**Task details**
Give the data below again exactly, and drop each picture from it.

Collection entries
┌──
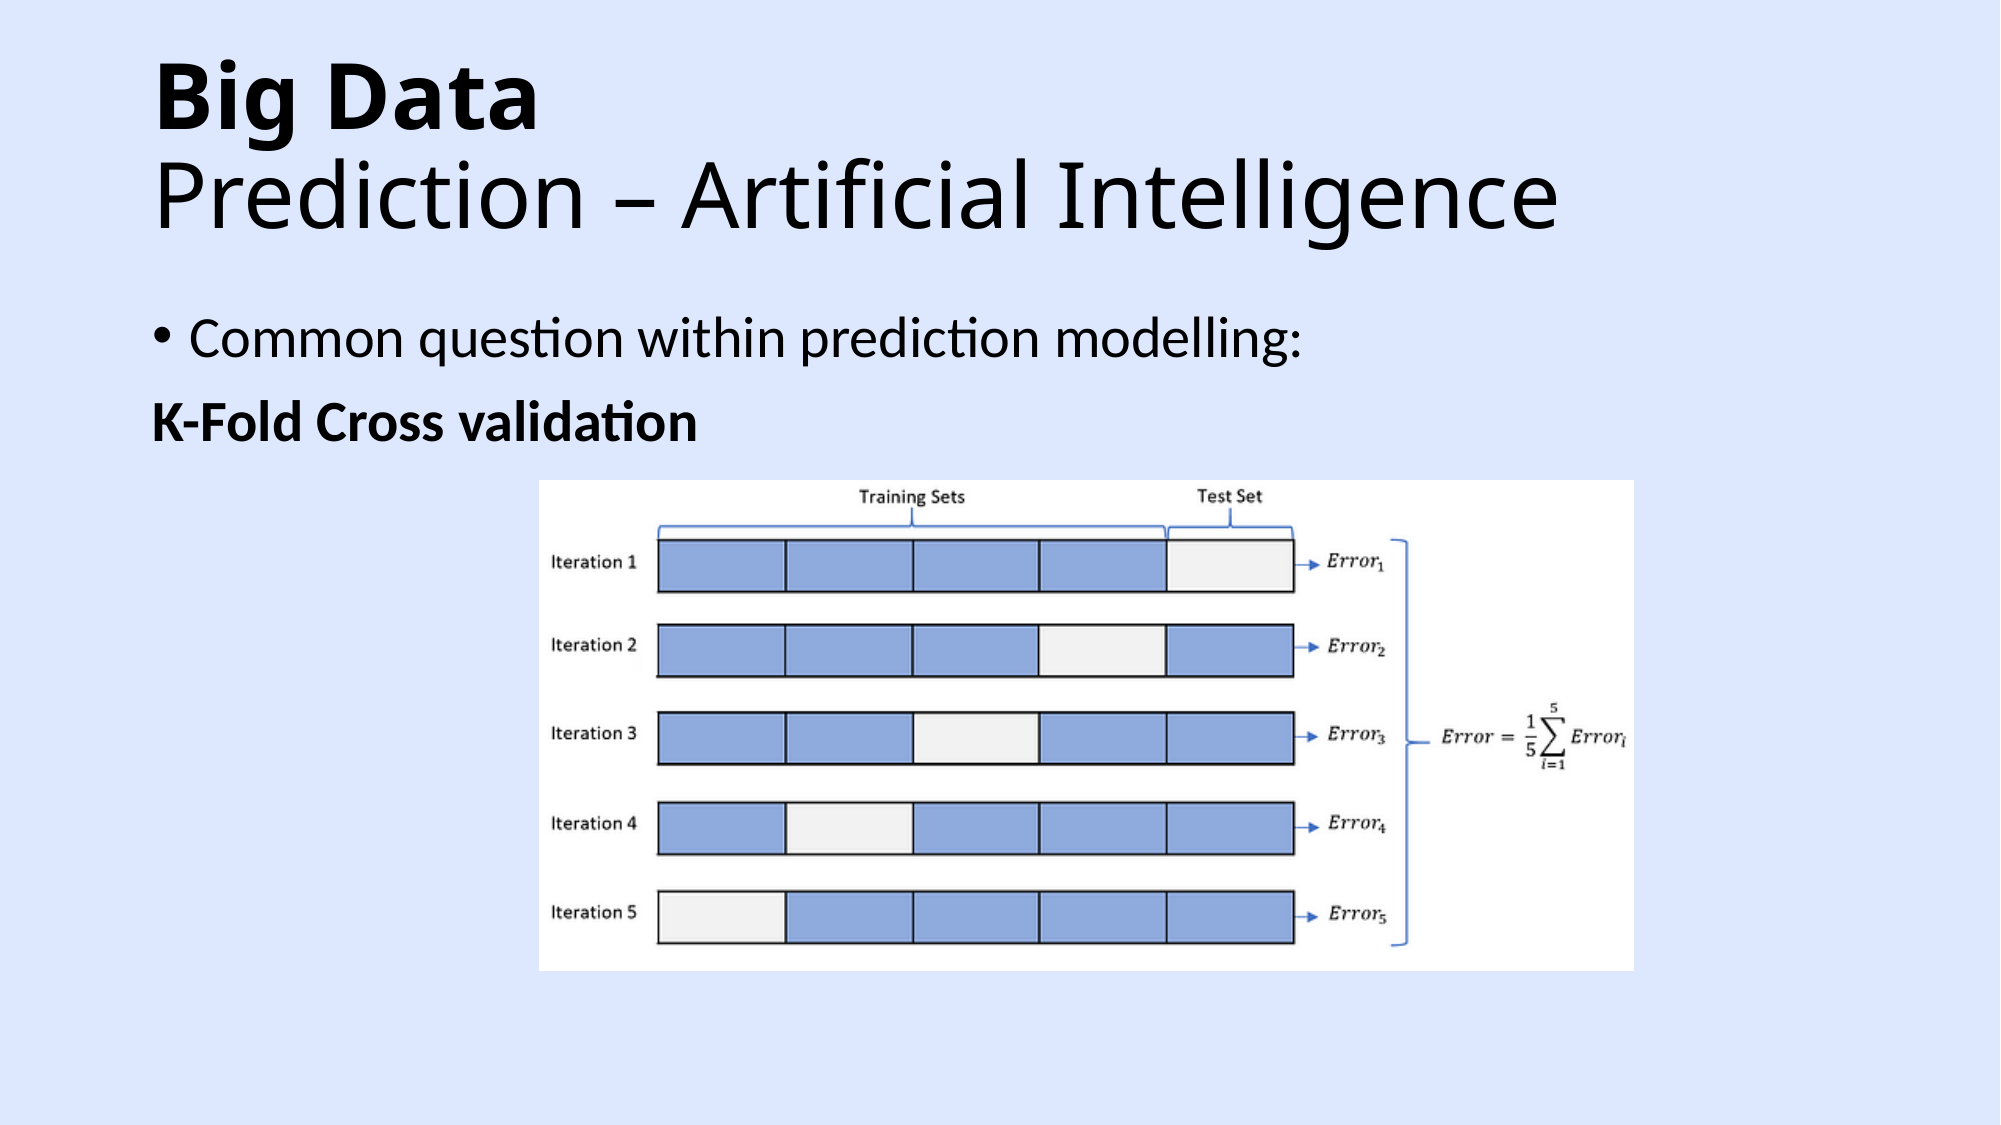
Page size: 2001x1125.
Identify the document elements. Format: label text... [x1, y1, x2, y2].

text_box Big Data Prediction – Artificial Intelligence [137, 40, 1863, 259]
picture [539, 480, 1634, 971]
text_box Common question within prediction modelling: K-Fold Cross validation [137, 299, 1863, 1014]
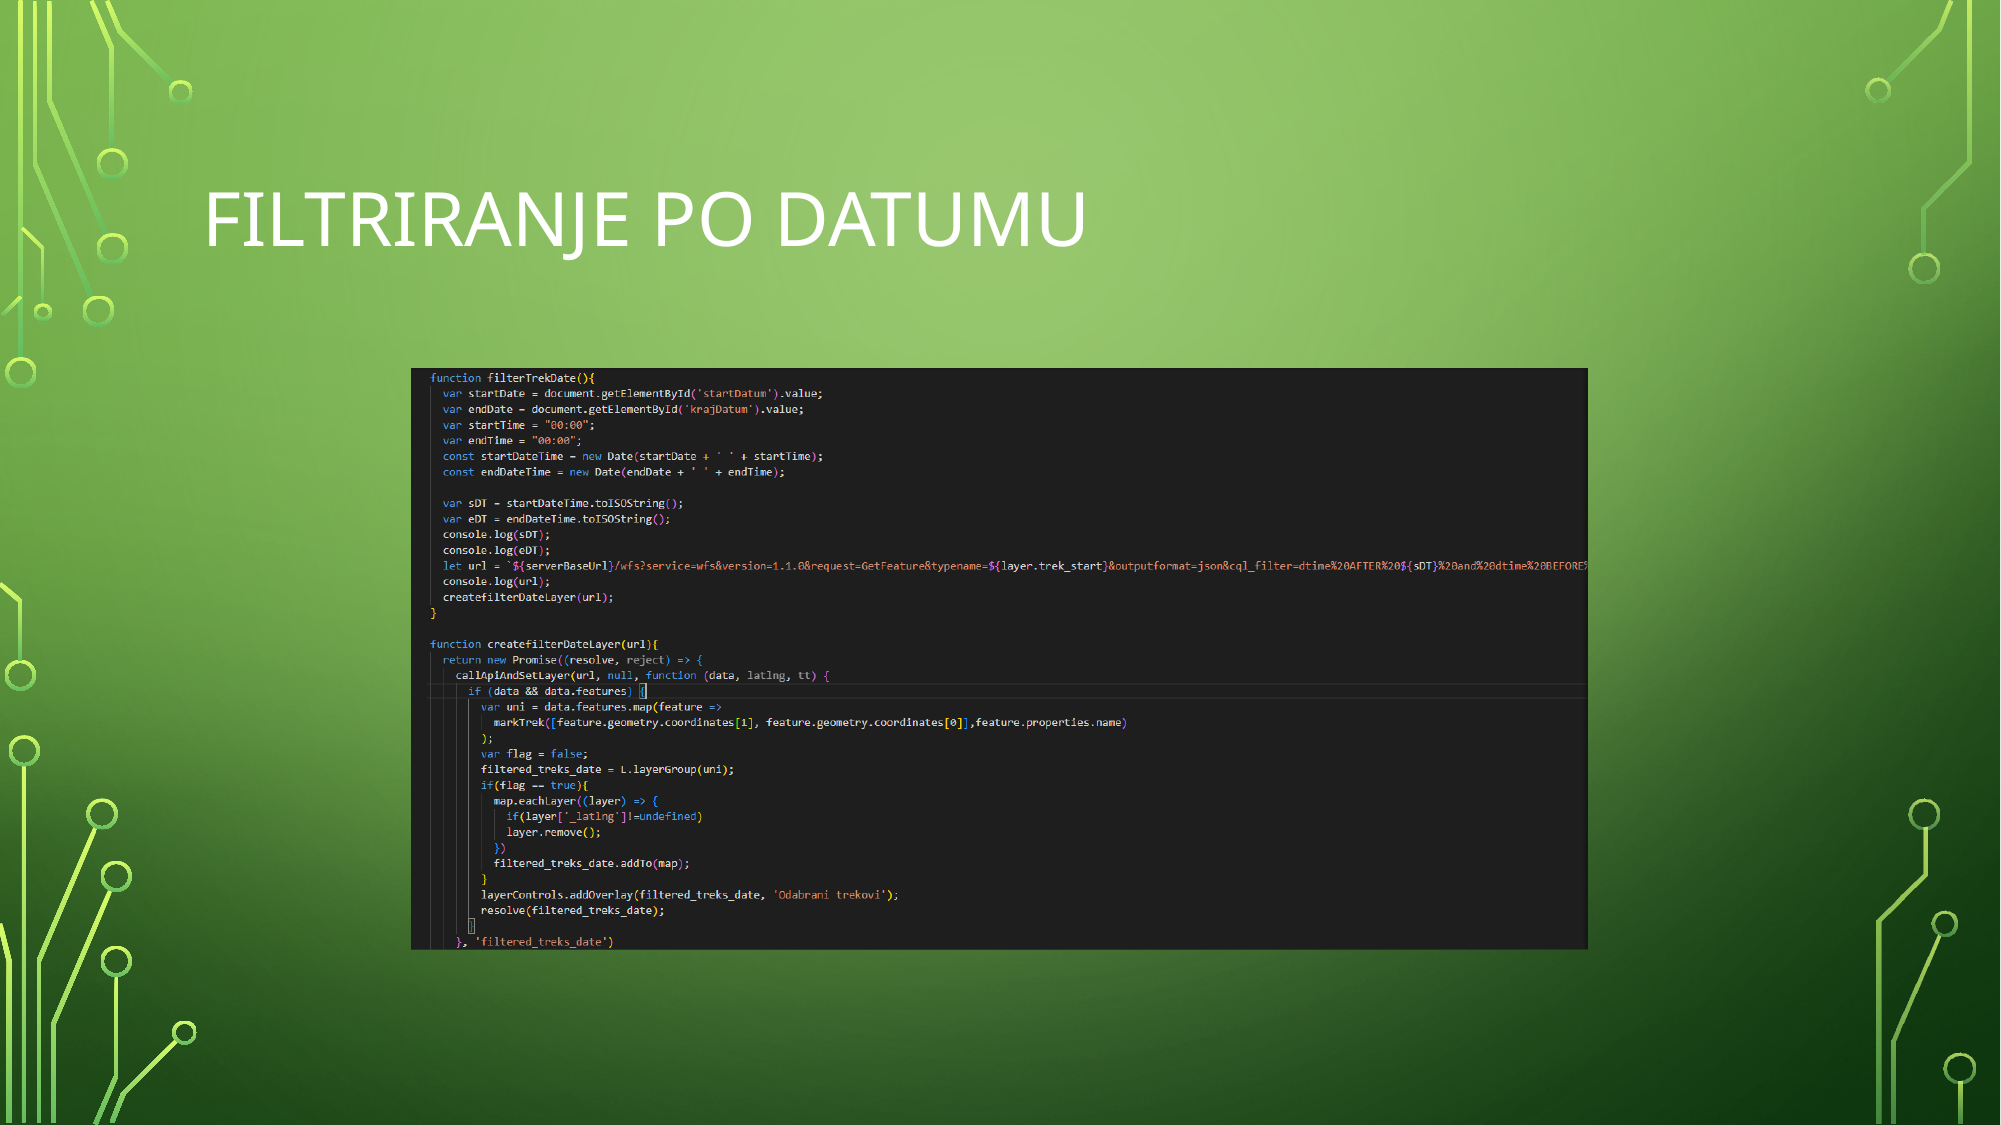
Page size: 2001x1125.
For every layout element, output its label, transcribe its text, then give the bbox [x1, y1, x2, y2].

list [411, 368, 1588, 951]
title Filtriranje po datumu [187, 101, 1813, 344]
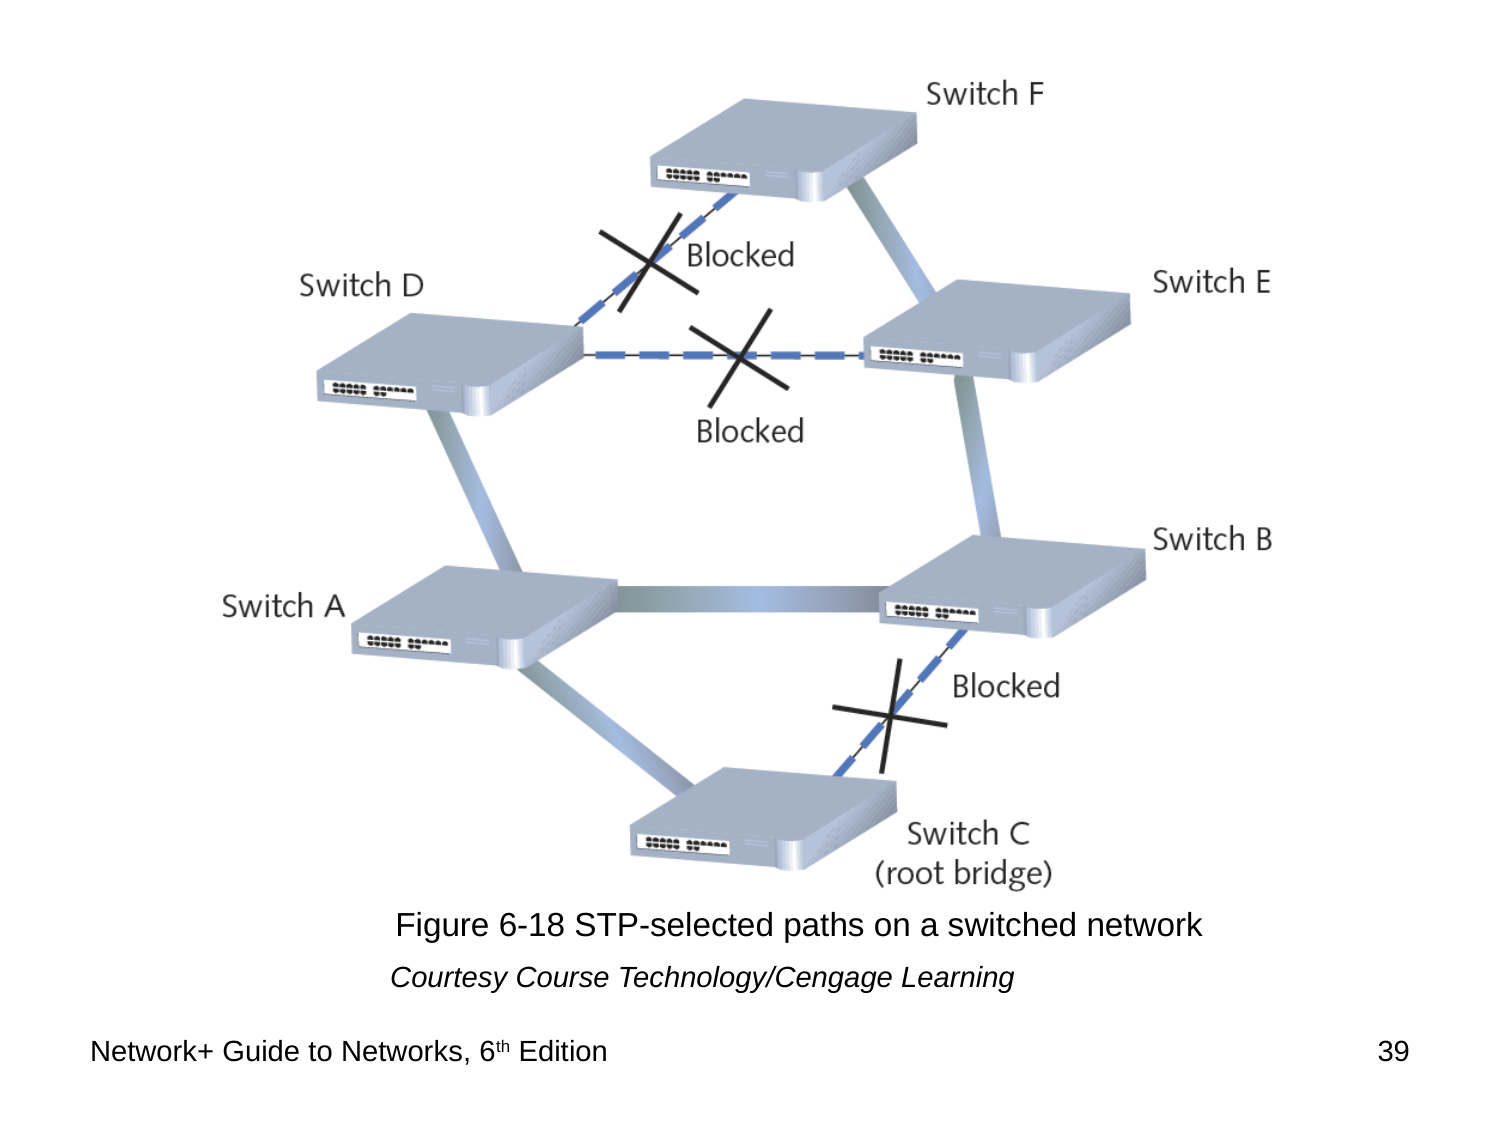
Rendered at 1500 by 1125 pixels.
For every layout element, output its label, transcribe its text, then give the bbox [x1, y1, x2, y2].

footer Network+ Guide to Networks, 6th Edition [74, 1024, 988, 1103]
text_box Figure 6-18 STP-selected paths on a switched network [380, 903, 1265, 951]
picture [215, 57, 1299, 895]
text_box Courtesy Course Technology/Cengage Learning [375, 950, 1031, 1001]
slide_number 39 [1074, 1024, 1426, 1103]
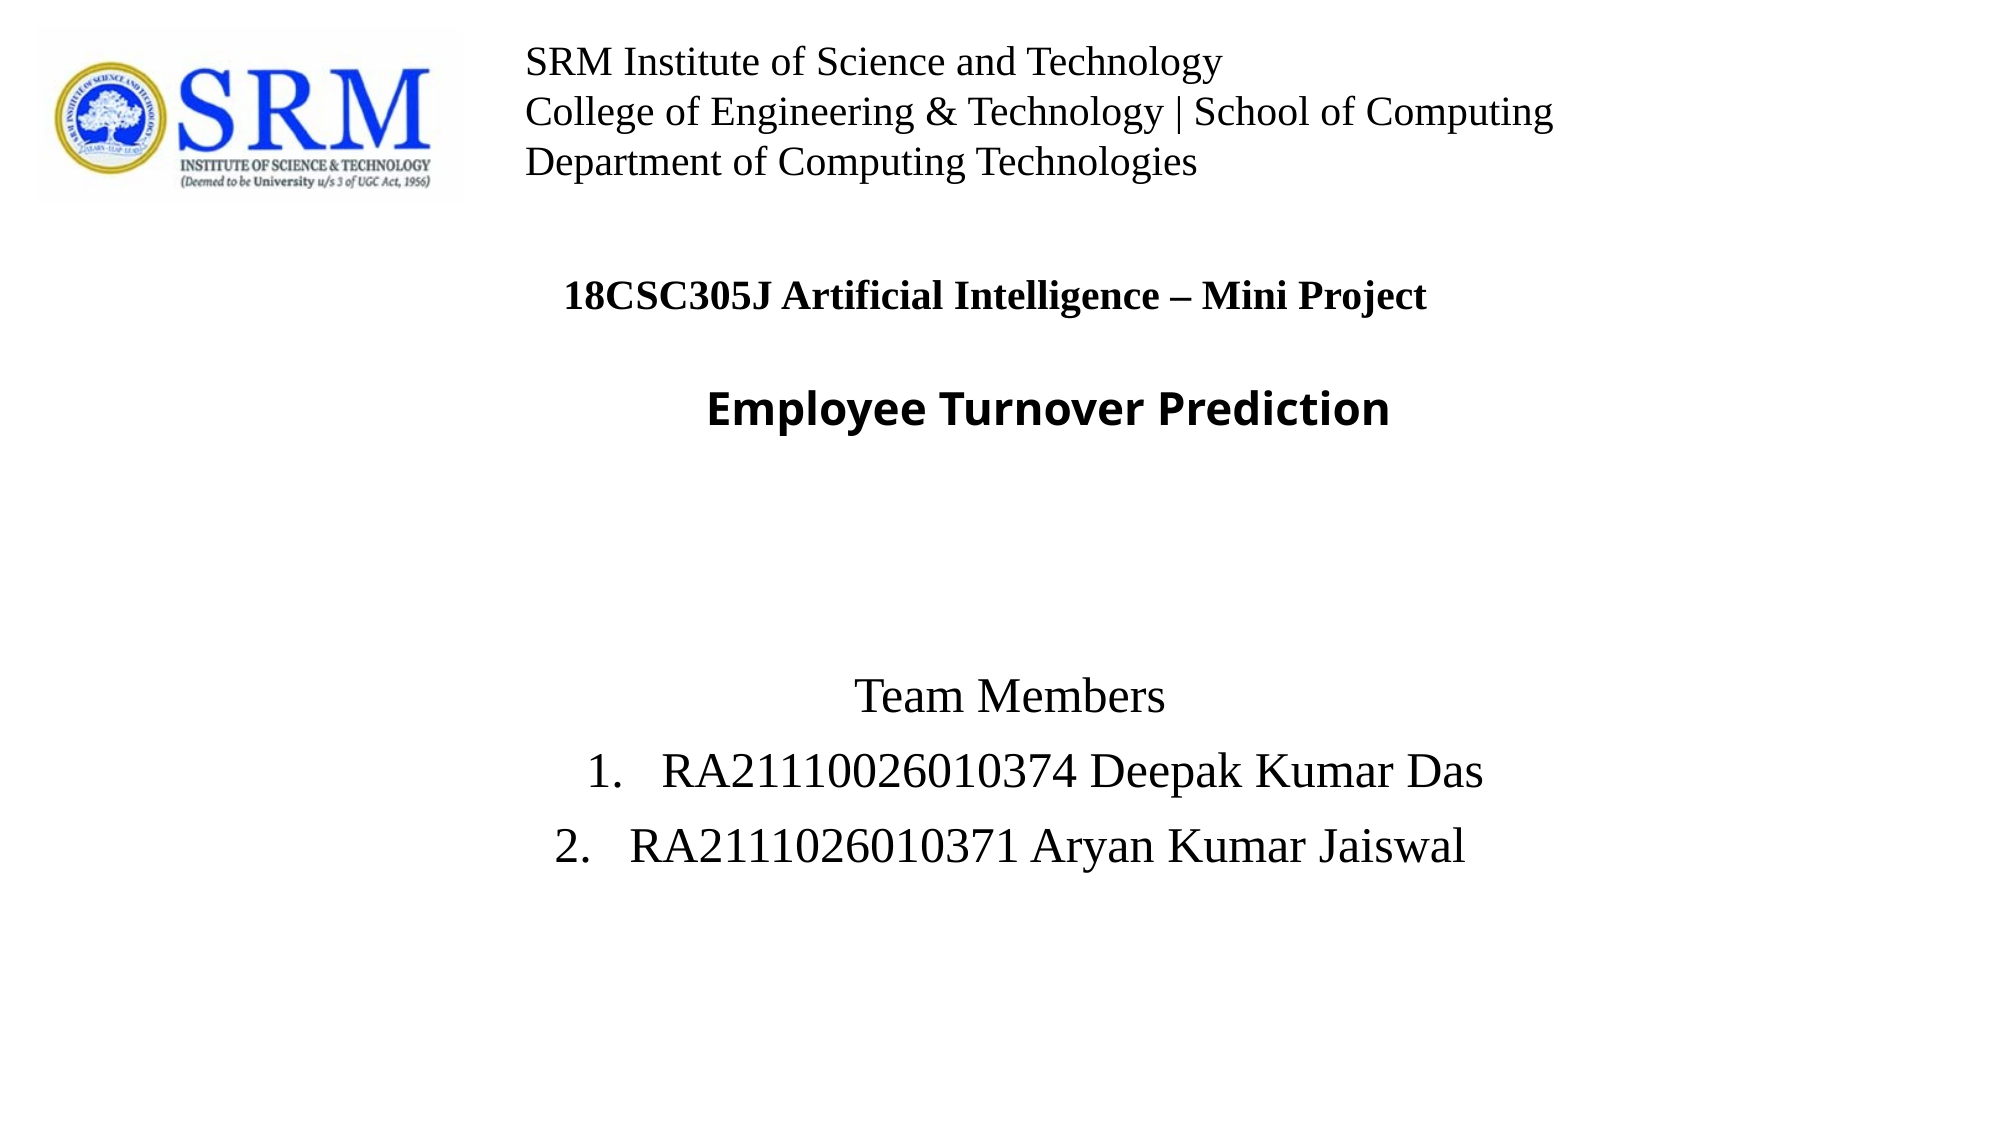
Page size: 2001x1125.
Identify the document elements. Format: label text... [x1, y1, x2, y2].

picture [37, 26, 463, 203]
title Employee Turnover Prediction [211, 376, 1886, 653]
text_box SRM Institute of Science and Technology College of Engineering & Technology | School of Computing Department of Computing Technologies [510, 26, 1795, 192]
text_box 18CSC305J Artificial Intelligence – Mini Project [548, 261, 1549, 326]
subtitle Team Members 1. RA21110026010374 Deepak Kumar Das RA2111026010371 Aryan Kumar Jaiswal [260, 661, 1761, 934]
└──
**Your response**
Page size: 2001x1125.
Identify the document elements. Format: label text... [x1, y1, x2, y2].

text_box Big Data Prediction – Artificial Intelligence [137, 40, 1863, 259]
picture [539, 480, 1634, 971]
text_box Common question within prediction modelling: K-Fold Cross validation [137, 299, 1863, 1014]
Page size: 2001x1125.
For every layout element, output its label, transcribe its text, then give the bbox [x1, y1, x2, y2].

list [411, 368, 1588, 951]
title Filtriranje po datumu [187, 101, 1813, 344]
Rendered at 1500 by 1125 pixels.
For every layout element, output its label, transcribe its text, then give the bbox [x1, y1, x2, y2].

footer Network+ Guide to Networks, 6th Edition [74, 1024, 988, 1103]
text_box Figure 6-18 STP-selected paths on a switched network [380, 903, 1265, 951]
picture [215, 57, 1299, 895]
text_box Courtesy Course Technology/Cengage Learning [375, 950, 1031, 1001]
slide_number 39 [1074, 1024, 1426, 1103]
Page size: 2001x1125.
Identify the document elements. Format: label text... [x1, y1, x2, y2].

picture [37, 26, 463, 203]
title Employee Turnover Prediction [211, 376, 1886, 653]
text_box SRM Institute of Science and Technology College of Engineering & Technology | School of Computing Department of Computing Technologies [510, 26, 1795, 192]
text_box 18CSC305J Artificial Intelligence – Mini Project [548, 261, 1549, 326]
subtitle Team Members 1. RA21110026010374 Deepak Kumar Das RA2111026010371 Aryan Kumar Jaiswal [260, 661, 1761, 934]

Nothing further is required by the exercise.